Corticotropin-releasing factor (CRF) is one of the principle components of the stress response. The physiological effects of CRF are mediated by two receptor subtypes, CRF(1) and CRF(2). Recent data obtained with the selective CRF(2) antagonist antisauvagine-30 (ASV-30) has begun to suggest that both CRF receptor subtypes may play a role in stress-related behaviors. Exactly how these two receptor subtypes interact to modulate the behavioral and endocrine responses to stress is not clear, however. We have attempted to understand the role of the CRF(2) receptor in the behavioral and endocrine responses to stress by comparing the effects of ASV-30 with the mixed CRF(1)/CRF(2) receptor antagonist astressin. Centrally administered ASV-30 reduced anxiety-like behavior in BALB/c mice in three models of anxiety: marble burying [minimal effective dose (MED) = 3 nmol], open field (MED = 3 nmol), and elevated plus maze (MED = 0.1 nmol). ASV-30 did not change locomotor activity or the adrenocorticotropic hormone (ACTH) response to restraint stress.
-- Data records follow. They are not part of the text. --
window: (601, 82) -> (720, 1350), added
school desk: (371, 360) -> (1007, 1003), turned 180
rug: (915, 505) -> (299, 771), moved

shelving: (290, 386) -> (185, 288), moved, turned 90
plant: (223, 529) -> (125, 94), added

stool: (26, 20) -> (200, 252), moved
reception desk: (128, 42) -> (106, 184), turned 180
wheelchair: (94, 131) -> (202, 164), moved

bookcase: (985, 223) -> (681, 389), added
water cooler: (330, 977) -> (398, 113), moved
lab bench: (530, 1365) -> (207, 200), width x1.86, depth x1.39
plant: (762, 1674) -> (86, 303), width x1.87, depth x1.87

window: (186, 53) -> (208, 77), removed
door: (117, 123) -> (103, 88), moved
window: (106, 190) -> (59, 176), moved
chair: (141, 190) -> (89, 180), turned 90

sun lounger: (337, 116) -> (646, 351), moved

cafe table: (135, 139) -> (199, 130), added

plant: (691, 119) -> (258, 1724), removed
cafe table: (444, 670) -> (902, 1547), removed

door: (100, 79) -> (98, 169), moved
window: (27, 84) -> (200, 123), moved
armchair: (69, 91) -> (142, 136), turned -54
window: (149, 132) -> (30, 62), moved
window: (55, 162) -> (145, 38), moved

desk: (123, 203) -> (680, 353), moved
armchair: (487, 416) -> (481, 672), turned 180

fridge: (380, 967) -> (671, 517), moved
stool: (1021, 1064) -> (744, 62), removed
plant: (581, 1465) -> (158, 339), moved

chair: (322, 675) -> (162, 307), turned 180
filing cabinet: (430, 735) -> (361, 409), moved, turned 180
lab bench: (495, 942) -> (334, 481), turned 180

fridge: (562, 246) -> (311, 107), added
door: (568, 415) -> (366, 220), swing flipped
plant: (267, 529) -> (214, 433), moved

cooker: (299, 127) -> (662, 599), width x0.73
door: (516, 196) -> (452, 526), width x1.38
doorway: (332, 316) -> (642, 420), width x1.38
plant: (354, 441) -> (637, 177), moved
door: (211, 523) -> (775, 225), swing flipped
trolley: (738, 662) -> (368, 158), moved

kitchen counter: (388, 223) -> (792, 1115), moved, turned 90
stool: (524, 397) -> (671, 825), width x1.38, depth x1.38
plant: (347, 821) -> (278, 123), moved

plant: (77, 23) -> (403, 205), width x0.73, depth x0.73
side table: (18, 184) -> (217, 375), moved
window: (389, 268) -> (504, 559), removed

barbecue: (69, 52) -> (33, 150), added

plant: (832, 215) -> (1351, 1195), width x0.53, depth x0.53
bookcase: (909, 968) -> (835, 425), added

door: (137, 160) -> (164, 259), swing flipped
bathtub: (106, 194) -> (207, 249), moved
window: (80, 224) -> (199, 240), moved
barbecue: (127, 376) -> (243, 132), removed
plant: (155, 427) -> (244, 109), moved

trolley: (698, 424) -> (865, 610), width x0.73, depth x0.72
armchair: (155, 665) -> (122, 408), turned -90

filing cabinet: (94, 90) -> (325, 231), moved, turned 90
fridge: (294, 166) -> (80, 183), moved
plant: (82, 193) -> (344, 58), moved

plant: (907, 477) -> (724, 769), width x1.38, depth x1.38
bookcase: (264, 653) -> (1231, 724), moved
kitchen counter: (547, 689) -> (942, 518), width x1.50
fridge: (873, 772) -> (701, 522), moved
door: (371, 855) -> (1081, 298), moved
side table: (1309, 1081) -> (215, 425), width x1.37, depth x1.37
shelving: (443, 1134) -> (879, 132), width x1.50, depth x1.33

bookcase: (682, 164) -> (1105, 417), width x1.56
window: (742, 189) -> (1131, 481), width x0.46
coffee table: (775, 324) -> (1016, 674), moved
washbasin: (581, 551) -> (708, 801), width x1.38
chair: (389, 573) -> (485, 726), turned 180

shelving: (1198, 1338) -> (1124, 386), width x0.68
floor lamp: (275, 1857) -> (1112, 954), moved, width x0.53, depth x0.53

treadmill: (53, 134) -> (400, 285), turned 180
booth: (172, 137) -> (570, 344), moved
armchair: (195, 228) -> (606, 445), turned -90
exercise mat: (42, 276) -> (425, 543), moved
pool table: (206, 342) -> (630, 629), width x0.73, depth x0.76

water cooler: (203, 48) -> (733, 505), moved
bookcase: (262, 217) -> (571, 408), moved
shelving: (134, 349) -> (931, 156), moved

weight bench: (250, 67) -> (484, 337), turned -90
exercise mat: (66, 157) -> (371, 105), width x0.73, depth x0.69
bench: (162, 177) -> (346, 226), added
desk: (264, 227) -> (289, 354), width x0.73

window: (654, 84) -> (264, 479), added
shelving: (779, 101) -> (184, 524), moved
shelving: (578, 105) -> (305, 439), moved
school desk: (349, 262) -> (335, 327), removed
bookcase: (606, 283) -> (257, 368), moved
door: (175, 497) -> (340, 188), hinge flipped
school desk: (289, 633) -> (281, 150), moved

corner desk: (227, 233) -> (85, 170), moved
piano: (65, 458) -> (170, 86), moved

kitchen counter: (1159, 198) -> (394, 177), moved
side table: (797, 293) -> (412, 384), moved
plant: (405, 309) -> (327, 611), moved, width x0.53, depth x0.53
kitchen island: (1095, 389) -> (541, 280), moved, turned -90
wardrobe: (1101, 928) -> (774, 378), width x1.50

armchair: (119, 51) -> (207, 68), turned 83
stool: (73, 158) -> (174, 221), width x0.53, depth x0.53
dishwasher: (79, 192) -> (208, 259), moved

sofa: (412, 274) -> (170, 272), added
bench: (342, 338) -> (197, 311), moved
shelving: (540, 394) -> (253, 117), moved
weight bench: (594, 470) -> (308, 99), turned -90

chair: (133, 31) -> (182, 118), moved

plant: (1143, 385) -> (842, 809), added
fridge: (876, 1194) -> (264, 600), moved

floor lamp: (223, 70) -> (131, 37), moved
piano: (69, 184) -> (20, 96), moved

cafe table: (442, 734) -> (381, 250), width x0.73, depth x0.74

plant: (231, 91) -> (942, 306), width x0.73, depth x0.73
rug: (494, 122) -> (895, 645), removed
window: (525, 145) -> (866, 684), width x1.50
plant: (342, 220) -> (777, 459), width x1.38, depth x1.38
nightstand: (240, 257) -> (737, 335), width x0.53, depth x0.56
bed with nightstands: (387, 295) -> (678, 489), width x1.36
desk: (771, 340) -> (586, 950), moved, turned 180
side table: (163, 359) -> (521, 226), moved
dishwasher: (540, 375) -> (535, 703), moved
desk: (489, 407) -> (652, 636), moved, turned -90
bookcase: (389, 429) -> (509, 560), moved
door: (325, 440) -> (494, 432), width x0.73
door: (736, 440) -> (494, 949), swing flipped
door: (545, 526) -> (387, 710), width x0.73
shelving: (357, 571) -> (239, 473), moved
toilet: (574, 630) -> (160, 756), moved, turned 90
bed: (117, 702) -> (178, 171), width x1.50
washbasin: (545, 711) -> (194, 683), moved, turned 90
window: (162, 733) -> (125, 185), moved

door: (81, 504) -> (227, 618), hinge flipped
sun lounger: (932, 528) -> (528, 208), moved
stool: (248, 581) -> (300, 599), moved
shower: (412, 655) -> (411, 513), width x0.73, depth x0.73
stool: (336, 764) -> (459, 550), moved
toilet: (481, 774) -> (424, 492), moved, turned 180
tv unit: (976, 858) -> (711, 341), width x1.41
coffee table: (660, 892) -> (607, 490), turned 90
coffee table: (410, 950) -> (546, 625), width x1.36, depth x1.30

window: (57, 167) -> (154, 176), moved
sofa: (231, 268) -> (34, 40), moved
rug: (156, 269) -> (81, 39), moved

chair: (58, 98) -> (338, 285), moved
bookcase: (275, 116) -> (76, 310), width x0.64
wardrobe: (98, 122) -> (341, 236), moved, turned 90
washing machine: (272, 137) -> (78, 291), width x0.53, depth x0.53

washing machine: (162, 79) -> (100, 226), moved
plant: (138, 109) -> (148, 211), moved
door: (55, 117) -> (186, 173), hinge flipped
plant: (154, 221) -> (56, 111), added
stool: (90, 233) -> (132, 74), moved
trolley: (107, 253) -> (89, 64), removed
The potent mixed CRF(1)/CRF(2) antagonist astressin not only reduced anxiety-like behavior in all three models with equivalent potency but also blunted the ACTH response to restraint stress. Finally, the new selective CRF(2) receptor agonist urocortin-II produced a dose-dependent increase in anxiety-like behavior in the plus maze test. Therefore, our data suggest that the CRF(2) receptor plays a role in the behavioral, but not the hypothalamic-pituitary-adrenal axis, response to stress.